Exactly reproduce the line that contains "left ankle: (71, 89)" and all lines after it in the entries below, through the very last line.

[Images with bounding boxes]
- Opening Delimiter -

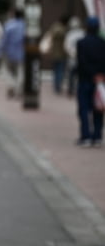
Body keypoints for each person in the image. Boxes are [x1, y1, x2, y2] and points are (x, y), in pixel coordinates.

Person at [74, 17, 105, 148]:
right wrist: (99, 75)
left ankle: (86, 136)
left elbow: (82, 62)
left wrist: (92, 74)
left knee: (83, 109)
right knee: (98, 108)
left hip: (85, 79)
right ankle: (97, 136)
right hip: (100, 80)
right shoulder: (103, 43)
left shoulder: (82, 42)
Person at [0, 8, 26, 99]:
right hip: (22, 52)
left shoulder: (9, 25)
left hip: (9, 52)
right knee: (20, 71)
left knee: (9, 71)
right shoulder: (25, 26)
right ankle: (18, 89)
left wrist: (0, 50)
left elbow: (4, 40)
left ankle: (12, 86)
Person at [46, 15, 69, 95]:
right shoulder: (64, 30)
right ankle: (58, 87)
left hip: (54, 53)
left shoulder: (54, 27)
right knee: (60, 71)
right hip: (61, 54)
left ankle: (56, 86)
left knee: (56, 71)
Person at [64, 16, 85, 97]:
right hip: (77, 58)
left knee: (72, 75)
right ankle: (73, 89)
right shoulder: (82, 33)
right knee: (75, 75)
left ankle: (71, 89)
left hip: (73, 57)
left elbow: (66, 46)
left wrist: (72, 53)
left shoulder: (71, 34)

- Closing Delimiter -

◆ Written response ◆
left ankle: (71, 89)
left hip: (73, 57)
left elbow: (66, 46)
left wrist: (72, 53)
left shoulder: (71, 34)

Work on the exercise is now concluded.